Document section:
"""
The USPCC has historically supported wartime soldiers, starting with the inexpensive Canteen brand of cards during the Spanish–American War and the Pickett brand during World War I. During World War II, USPCC manufactured spotter cards so soldiers could identify enemy units and cooperated with the U.S. Government in creating clandestine decks given to POWs; these cards could be moistened and peeled apart to reveal escape maps.

In May 2011, Marc Hill was named president of The United States Playing Cards Company. In October 2011, the United States Playing Card Company in a partnership with Encore Software announced that they are launching the 2012 Hoyle product line - Hoyle Card Games 2012, Hoyle Casino Games 2012 and Hoyle Puzzle & Board Games 2012.

===Acquisitions===
Through the years, USPCC has acquired many smaller playing card manufacturers, beginning in 1894 when it absorbed the Standard Playing Card Company of Chicago, the Perfection Playing Card Company of Philadelphia, and the New York Consolidated Card Company. The latter was the maker of the Bee brand and innovators of the "squeezer" card indices in the corners, which became a standard element of playing cards worldwide.
"""
Your tasks:
**1)** Name every company that the United States Playing Card Company history says the firm absorbed in 1894.
**2)** Carry on the United States Playing Card Company history after its final sentence.
The material that follows is separate from the United States Playing Card Company text.

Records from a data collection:
"""
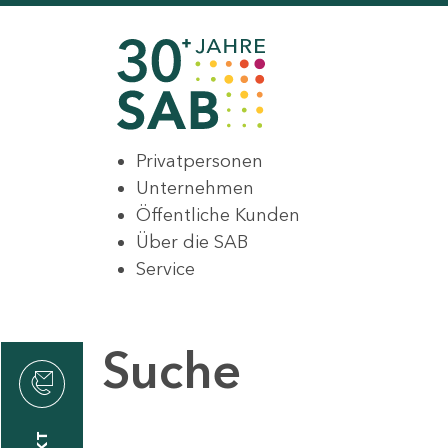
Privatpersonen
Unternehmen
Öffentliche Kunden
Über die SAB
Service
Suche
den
"""
"""
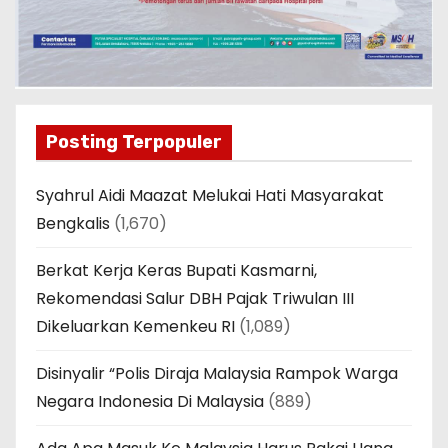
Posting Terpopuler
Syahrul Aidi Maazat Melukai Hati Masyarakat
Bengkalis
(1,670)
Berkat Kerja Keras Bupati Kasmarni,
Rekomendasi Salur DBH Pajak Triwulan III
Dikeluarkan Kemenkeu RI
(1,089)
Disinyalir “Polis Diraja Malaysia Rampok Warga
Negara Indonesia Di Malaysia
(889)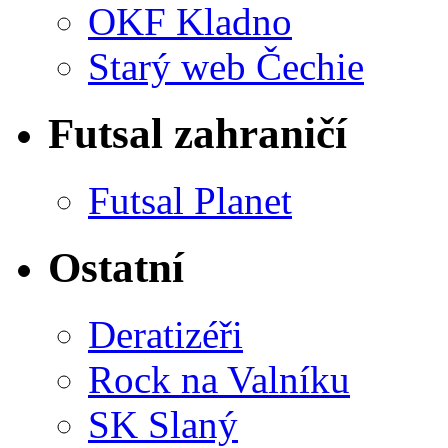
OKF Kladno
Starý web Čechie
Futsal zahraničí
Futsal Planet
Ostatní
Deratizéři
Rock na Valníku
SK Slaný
"""
Per-task outputs:
**1)**
- Standard Playing Card Company of Chicago
- Perfection Playing Card Company of Philadelphia
- New York Consolidated Card Company

**2)**
Acquisitions continued in 1907 with the purchase of Andrew Dougherty, adding the Tally-Ho brand, and in 1929 with Russell Playing Card Company, adding the Aristocrat brand. In 1930, New York Consolidated, Andrew Dougherty, and Standard Playing Card Company were merged into a single subsidiary called Consolidated-Dougherty which continued to produce brands from all three predecessors, including Aristocrat, Bee, and Tally-Ho.

Further acquisitions came towards the latter 20th and early 21st century, including an international expansion with the purchase of longtime Spanish card maker Naipes Heraclio Fournier in 1986, Arrco Playing Card Company in 1987, Hoyle Products in 2001, and KEM Playing Cards in 2004.

The USPCC would itself be acquired several times during its history, starting with Diamond International in 1969, Jessup & Lamont in 1982, and Frontenac in 1989. After a brief return to self-ownership from 1994 to 2004, it would be acquired by Jarden which was in turn purchased by Newell Brands. In June 2019, Newell sold USPCC to Belgian card manufacturer Cartamundi, including its two plants in the United States and Spain.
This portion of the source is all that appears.